Artifices du spectacle

Alain Resnais est un cinéaste-compositeur, qui aura cherché dans chacun de ses longs métrages un assemblage aussi riche que possible de composants extrêmement hétérogènes capables d’entrer en résonance pour produire des effets d’émotion et de sens d’une immense variété.

La fabrication de tels films est un processus complexe, et qui coûte cher, ce qui explique le nombre limité de réalisations durant ces vingt ans.

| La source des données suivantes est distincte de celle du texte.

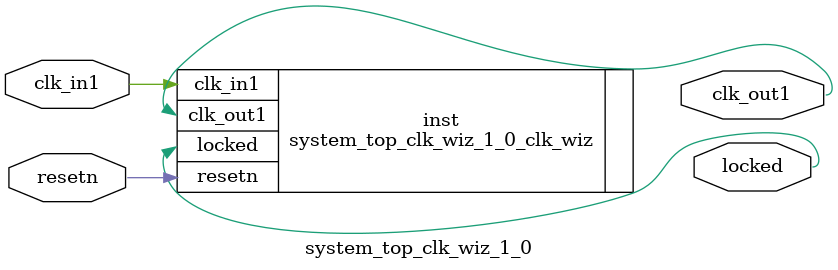
<source format=v>


`timescale 1ps/1ps

(* CORE_GENERATION_INFO = "system_top_clk_wiz_1_0,clk_wiz_v6_0_2_0_0,{component_name=system_top_clk_wiz_1_0,use_phase_alignment=true,use_min_o_jitter=false,use_max_i_jitter=false,use_dyn_phase_shift=false,use_inclk_switchover=false,use_dyn_reconfig=false,enable_axi=0,feedback_source=FDBK_AUTO,PRIMITIVE=MMCM,num_out_clk=1,clkin1_period=10.000,clkin2_period=10.000,use_power_down=false,use_reset=true,use_locked=true,use_inclk_stopped=false,feedback_type=SINGLE,CLOCK_MGR_TYPE=NA,manual_override=false}" *)

module system_top_clk_wiz_1_0 
 (
  // Clock out ports
  output        clk_out1,
  // Status and control signals
  input         resetn,
  output        locked,
 // Clock in ports
  input         clk_in1
 );

  system_top_clk_wiz_1_0_clk_wiz inst
  (
  // Clock out ports  
  .clk_out1(clk_out1),
  // Status and control signals               
  .resetn(resetn), 
  .locked(locked),
 // Clock in ports
  .clk_in1(clk_in1)
  );

endmodule

</source>
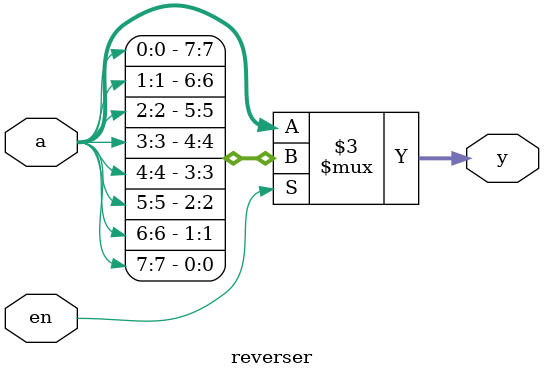
<source format=sv>
`timescale 1ns / 1ps

module reverser(
    input logic [7:0] a,
    input logic en,
    output logic [7:0] y
    );
    
    always_comb
        if (en)
            y = {a[0], a[1], a[2], a[3], a[4], a[5], a[6], a[7]};
        else
            y = a;
endmodule

</source>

D’autant que les exigences dont chaque œuvre est porteuse sont si hautes que la réponse du public reste à chaque fois une énigme.

Si le succès n’est pas toujours au rendez-vous, Mélo, Smoking/No Smoking (cas limite de recherche formelle, avec seulement deux acteurs dans tous les rôles dans deux histoires aléatoirement symétriques, et qui exigent du spectateur deux séances pour avoir vu un film), ou encore On connaît la chanson, son plus grand succès public, rencontreront un excellent accueil.

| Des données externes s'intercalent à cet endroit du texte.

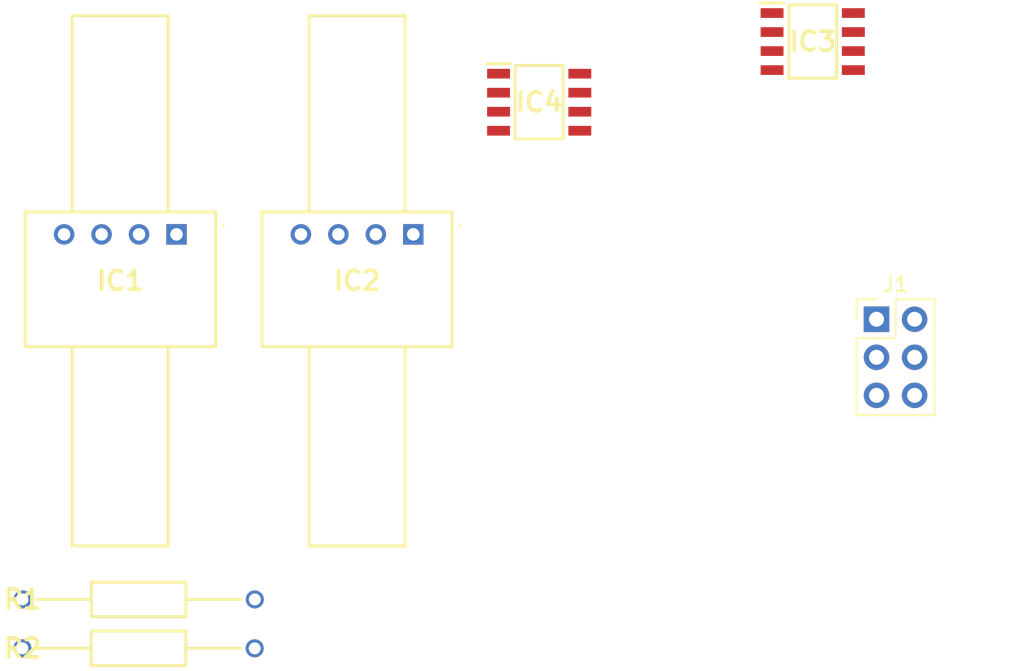
<source format=kicad_pcb>
(kicad_pcb (version 20211014) (generator pcbnew)

  (general
    (thickness 1.6)
  )

  (paper "A4")
  (layers
    (0 "F.Cu" signal)
    (31 "B.Cu" signal)
    (32 "B.Adhes" user "B.Adhesive")
    (33 "F.Adhes" user "F.Adhesive")
    (34 "B.Paste" user)
    (35 "F.Paste" user)
    (36 "B.SilkS" user "B.Silkscreen")
    (37 "F.SilkS" user "F.Silkscreen")
    (38 "B.Mask" user)
    (39 "F.Mask" user)
    (40 "Dwgs.User" user "User.Drawings")
    (41 "Cmts.User" user "User.Comments")
    (42 "Eco1.User" user "User.Eco1")
    (43 "Eco2.User" user "User.Eco2")
    (44 "Edge.Cuts" user)
    (45 "Margin" user)
    (46 "B.CrtYd" user "B.Courtyard")
    (47 "F.CrtYd" user "F.Courtyard")
    (48 "B.Fab" user)
    (49 "F.Fab" user)
    (50 "User.1" user)
    (51 "User.2" user)
    (52 "User.3" user)
    (53 "User.4" user)
    (54 "User.5" user)
    (55 "User.6" user)
    (56 "User.7" user)
    (57 "User.8" user)
    (58 "User.9" user)
  )

  (setup
    (pad_to_mask_clearance 0)
    (pcbplotparams
      (layerselection 0x00010fc_ffffffff)
      (disableapertmacros false)
      (usegerberextensions false)
      (usegerberattributes true)
      (usegerberadvancedattributes true)
      (creategerberjobfile true)
      (svguseinch false)
      (svgprecision 6)
      (excludeedgelayer true)
      (plotframeref false)
      (viasonmask false)
      (mode 1)
      (useauxorigin false)
      (hpglpennumber 1)
      (hpglpenspeed 20)
      (hpglpendiameter 15.000000)
      (dxfpolygonmode true)
      (dxfimperialunits true)
      (dxfusepcbnewfont true)
      (psnegative false)
      (psa4output false)
      (plotreference true)
      (plotvalue true)
      (plotinvisibletext false)
      (sketchpadsonfab false)
      (subtractmaskfromsilk false)
      (outputformat 1)
      (mirror false)
      (drillshape 1)
      (scaleselection 1)
      (outputdirectory "")
    )
  )

  (net 0 "")
  (net 1 "+10V")
  (net 2 "Net-(IC1-Pad2)")
  (net 3 "GND")
  (net 4 "Net-(IC1-Pad4)")
  (net 5 "Net-(IC2-Pad2)")
  (net 6 "Net-(IC2-Pad4)")
  (net 7 "Net-(IC3-Pad2)")
  (net 8 "Net-(IC3-Pad3)")
  (net 9 "+2V5")
  (net 10 "Net-(IC3-Pad7)")
  (net 11 "+5VP")
  (net 12 "Net-(IC4-Pad2)")
  (net 13 "Net-(IC4-Pad3)")
  (net 14 "Net-(IC4-Pad7)")

  (footprint "Samac_Sys:24PCDFA6D" (layer "F.Cu") (at 127.45596 92.171197))

  (footprint "Samac_Sys:RESAD1550W60L630D230" (layer "F.Cu") (at 117.172172 119.813023))

  (footprint "Samac_Sys:SOIC127P600X175-8N" (layer "F.Cu") (at 151.65596 83.346197))

  (footprint "Samac_Sys:24PCDFA6D" (layer "F.Cu") (at 143.25596 92.171197))

  (footprint "Samac_Sys:SOIC127P600X175-8N" (layer "F.Cu") (at 169.90596 79.296197))

  (footprint "Connector_PinHeader_2.54mm:PinHeader_2x03_P2.54mm_Vertical" (layer "F.Cu") (at 174.164049 97.838884))

  (footprint "Samac_Sys:RESAD1550W60L630D230" (layer "F.Cu") (at 117.18096 116.546197))

)

</source>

Les contraintes de réalisation, auxquelles s’ajoutent l’âge qui vient, amèneront Alain Resnais (avec le soutien des producteurs Bruno Pesery puis Jean-Louis Livi) à stabiliser un dispositif de réalisation à partir de 2000. Poussant toujours plus loin les artifices du spectacle pour mieux s’approcher d’une vérité des sentiments, Pas sur la bouche, Cœurs, Les Herbes folles, Vous n’avez encore rien vu et Aimer, boire et chanter mettent en question les outils des images actuelles, les formes de solitudes qu’engendre la ville contemporaine, les puissances du récit pour transformer l’existence, et aussi la capacité des œuvres à continuer d’éclairer après que leur source, leur auteur, a disparu.

Si, dans le cas de Resnais, il n’y a aucun doute à ce sujet, c’est aussi parce que, dans leur cohérence et leur diversité, ses films palpitent d’une vitalité qui n’a jamais cessé de croire aux joies de montrer et de raconter.